Prendiamo l’esempio del piano di rilancio americano: anche se molto più massiccio, resta completamente nel quadro delle concezioni classiche ereditate dalla Modernità. L’uomo deve usare la Natura per soddisfare tutti i suoi desideri e questa forma di sfruttamento costituisce sia il segno della nostra umanità sia l’indizio di un processo di crescita: trattiamo la Natura alla stregua di una merce e consideriamo questo processo come un progresso di civiltà, senza mai includere i danni provocati. Ciò che è deplorevole è che, nonostante tutte le allerte, non abbiamo considerato la gravissima crisi sanitaria che stiamo attraversando come un avvertimento che ci ricorda la fragilità dei nostri sistemi e l’urgenza di cambiare rotta. Le colossali somme investite dagli Stati Uniti avrebbero potuto essere destinate alla ricostruzione dell’economia promuovendo uno sviluppo socio-ecologico: trasformazione dell’agricoltura, dei processi industriali, delle infrastrutture, della mobilità, ecc.

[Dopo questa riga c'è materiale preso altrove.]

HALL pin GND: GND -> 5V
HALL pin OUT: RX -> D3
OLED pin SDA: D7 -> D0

Invece viviamo ancora il mito del progresso tecnologico liberatorio e necessariamente buono: qualsiasi innovazione tecnologica è da accogliere con favore, poiché può arricchire il “capitale umano” e favorire il processo di crescita.
Restiamo sulla strada aperta da Francis Bacon: dobbiamo rileggere la Nuova Atlantide, che ci spiega come il valore tecnologico permetterà la costruzione di un nuovo Eden per l’umanità.

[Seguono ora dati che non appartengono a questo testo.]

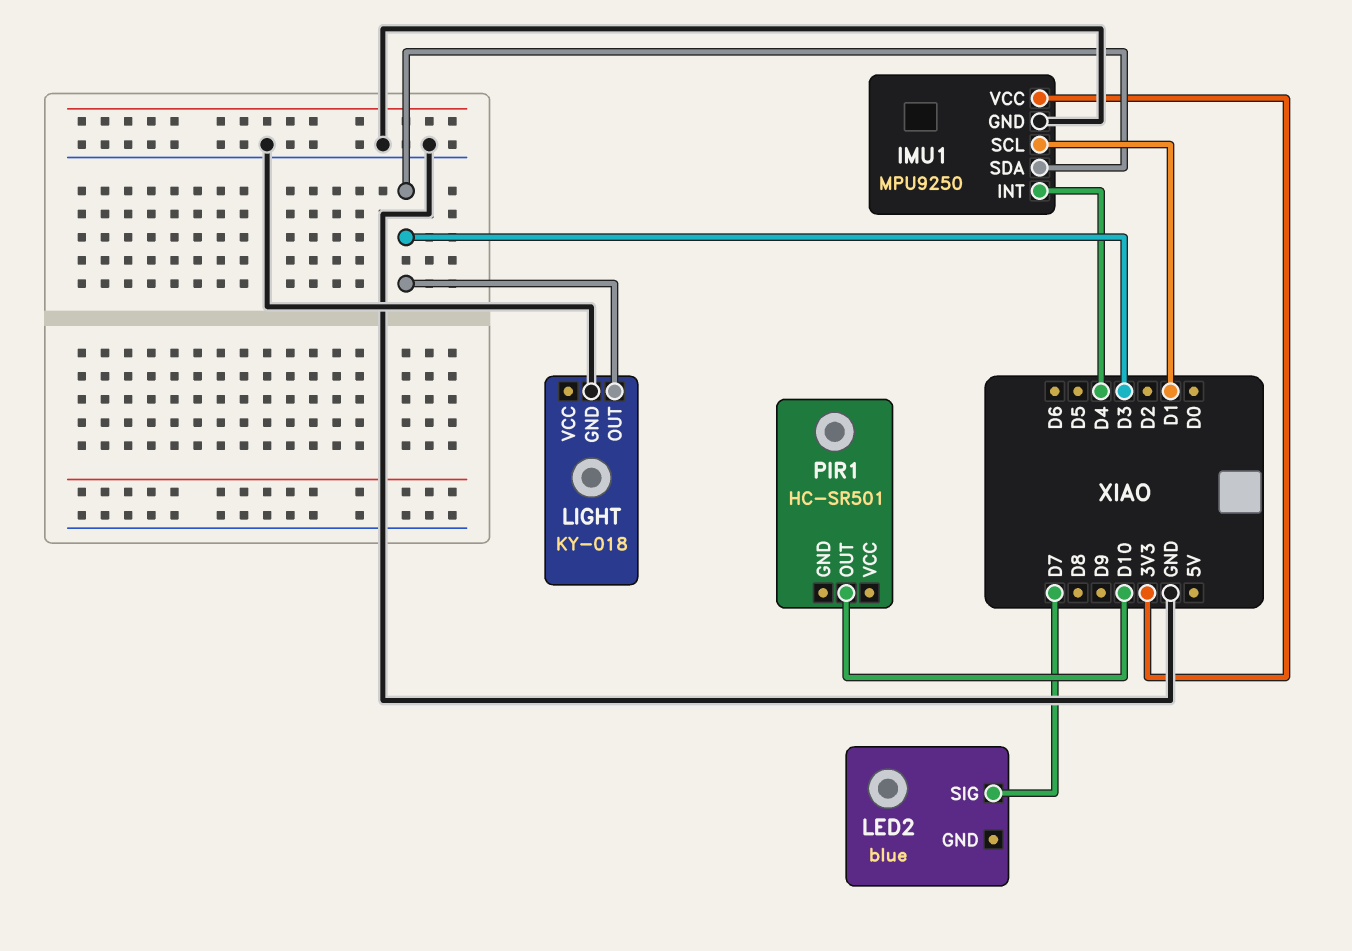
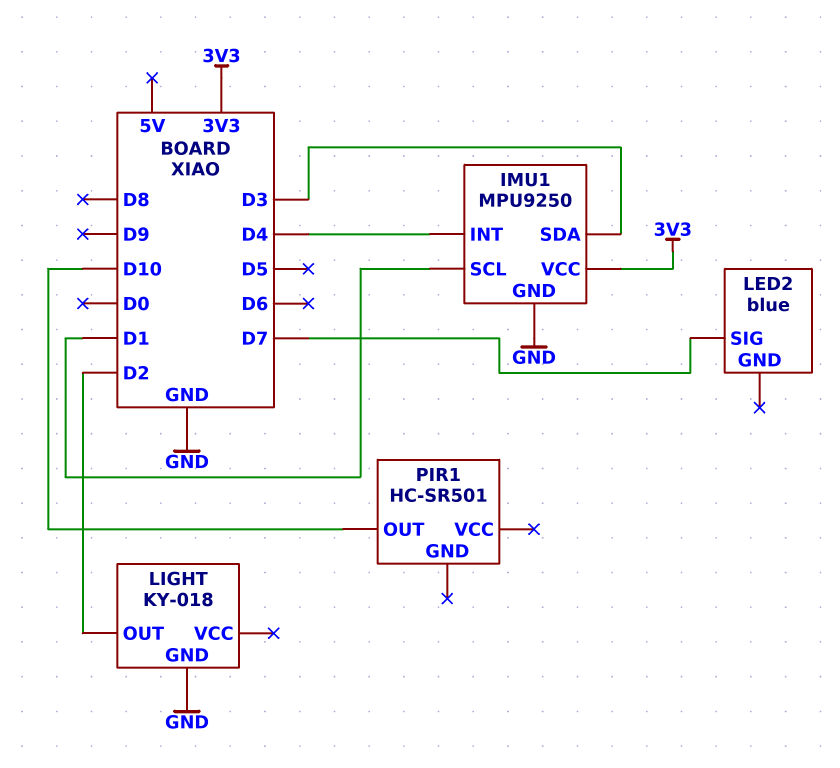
LIGHT pin OUT: D3 -> D2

Ma quello che abbiamo sotto i nostri occhi è l’esatto contrario: la diffusione sfrenata delle applicazioni digitali sta distruggendo tutte le regole che avevamo faticosamente forgiato per proteggere il lavoro umano e renderlo meno esposto ai rischi.
Ora sono grandi aziende come Uber o Deliveroo a dettare legge: queste aziende eludono tutte le normative, rifiutandosi di assumere il ruolo di datore di lavoro e dunque di garantire la salute e la sicurezza dei propri lavoratori e di contribuire al finanziamento della protezione sociale. Ma ci mettono anche in uno stato di totale dipendenza, che si tratti dell’acquisizione dei nostri dati o del fatto che rendono tutto il nostro precedente know-how inutile e obsoleto.
La fiducia che riponiamo nella capacità del progresso tecnologico di salvarci – teorizzata da molti economisti – è un ostacolo radicale alla ricostruzione di un’economia più sobria. È urgente riprendere il controllo, sia teoricamente – penso al lavoro di Steve Keen e alla sua critica all’ottimismo tecnologico di William D. Nordhaus – sia concretamente stabilendo regole di protezione: dei nostri dati, lavoratori e così via.
L’Europa ha dato i natali al mito tecnocratico che ci ha portato sull’orlo del precipizio in cui ora ci troviamo, ma l’Europa è stata anche la culla dell’Illuminismo.
Abbiamo bisogno di nuove luci.
L’Unione Europea potrebbe essere il luogo dove si costruisce sia il nuovo paradigma – una ridefinizione del progresso che alla logica del profitto produttivista sostituisca quella dei benefici condivisi in termini di qualità e sostenibilità, come suggerisce Jean Gadrey – sia la biforcazione concreta che è necessaria. Potrebbe diventare lo spazio in cui fioriscono questi nuovi illuministi, una forma di sintesi tra la promozione della scienza e della ragione dell’Illuminismo e quella del limite, della giusta misura, della moderazione e l’inclusione degli umani nella natura propria dell’antica Grecia. Un cambio di paradigma che richiederebbe agli Stati membri dell’UE di riconoscere questo patrimonio comune e di impegnarsi a farne il terreno fertile per una visione e una politica condivise. Su questa base, potrebbero sorgere e progredire nuove pratiche di solidarietà che consentano lo sviluppo di un modello socio-ecologico comune.
Il lavoro è ovviamente un elemento centrale di questo nuovo modello: i principi presenti nella Dichiarazione universale dei diritti dell’uomo – che sancisce il diritto al lavoro, alla libera scelta del lavoro, a condizioni di lavoro eque e soddisfacenti e alla tutela contro la disoccupazione – dovrebbero avere forza di legge nell’Unione europea.
Serve un’autentica democratizzazione del lavoro che consenta ai lavoratori di partecipare alle decisioni strategiche delle imprese, allo stesso titolo dei fornitori di capitali. E serve demercificare il lavoro: il lavoro non è una merce.